Das nach dem für die Rechtmäßigkeit der Fahrerlaubnisentziehung maßgeblichen Zeitpunkt der letzten Verwaltungsentscheidung (stRspr; vgl. zuletzt BVerwG, U.v. 23.10.2014 – 3 C 3.13 – NJW 2015, 2439 = juris Rn. 13; BayVGH, B.v. 19.7.2019 – 11 ZB 19.977 – juris Rn. 10) vorgelegte fachärztliche Attest vom 3. Dezember 2019, wonach sich keine Hinweise auf eine arterielle Hypertonie, Diabetes mellitus oder eine fahreignungsrelevante kardiovaskuläre Erkrankung ergeben hätten, kann lediglich im Wiedererteilungsverfahren berücksichtigt werden. Erlangt der Betroffene seine Fahreignung nach Erlass des Entziehungsbescheides wieder, sieht das Gesetz eine Neuerteilung der Fahrerlaubnis vor (vgl. BayVGH, B.v. 5.11.2019 – 11 CS 19.1336 – juris Rn. 20 m.w.N.).
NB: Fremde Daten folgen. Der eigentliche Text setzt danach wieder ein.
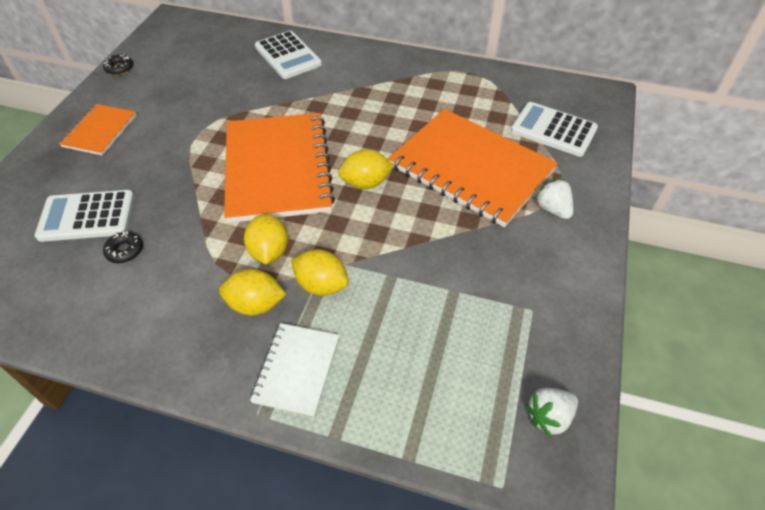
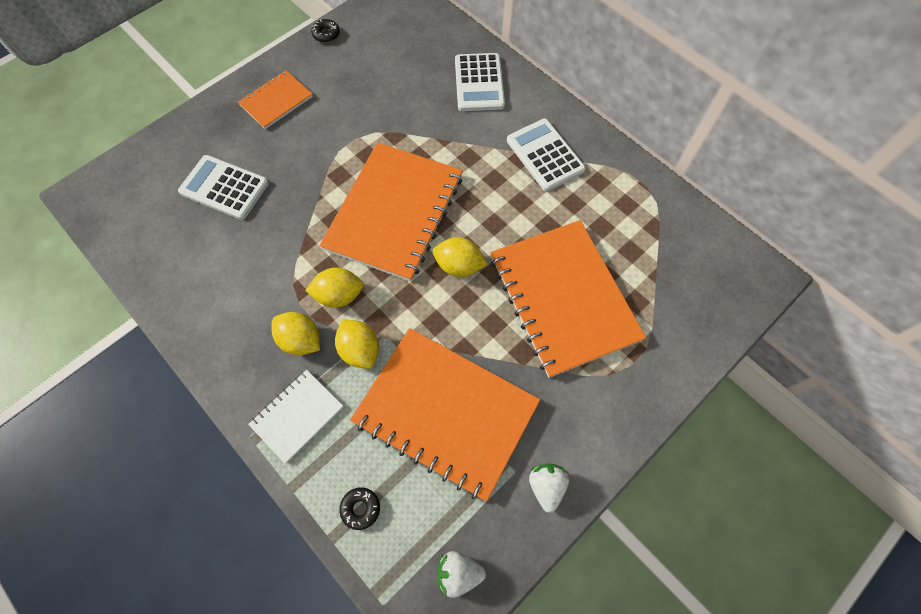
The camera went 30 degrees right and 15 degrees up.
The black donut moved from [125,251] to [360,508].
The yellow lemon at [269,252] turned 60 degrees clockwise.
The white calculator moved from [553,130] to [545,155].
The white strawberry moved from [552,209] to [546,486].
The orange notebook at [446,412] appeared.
Damit war die Beschwerde mit der Kostenfolge des § 154 Abs. 2 VwGO zurückzuweisen. Die Streitwertfestsetzung beruht auf § 47 Abs. 1 Satz 1, § 53 Abs. 2 Nr. 2, § 52 Abs. 1 GKG i.V.m. den Empfehlungen in Nr. 1.5 Satz 1, Nr. 46.1, 46.3 und 46.9 des Streitwertkatalogs der Verwaltungsgerichtsbarkeit 2013.

Dieser Beschluss ist unanfechtbar (§ 152 Abs. 1 VwGO).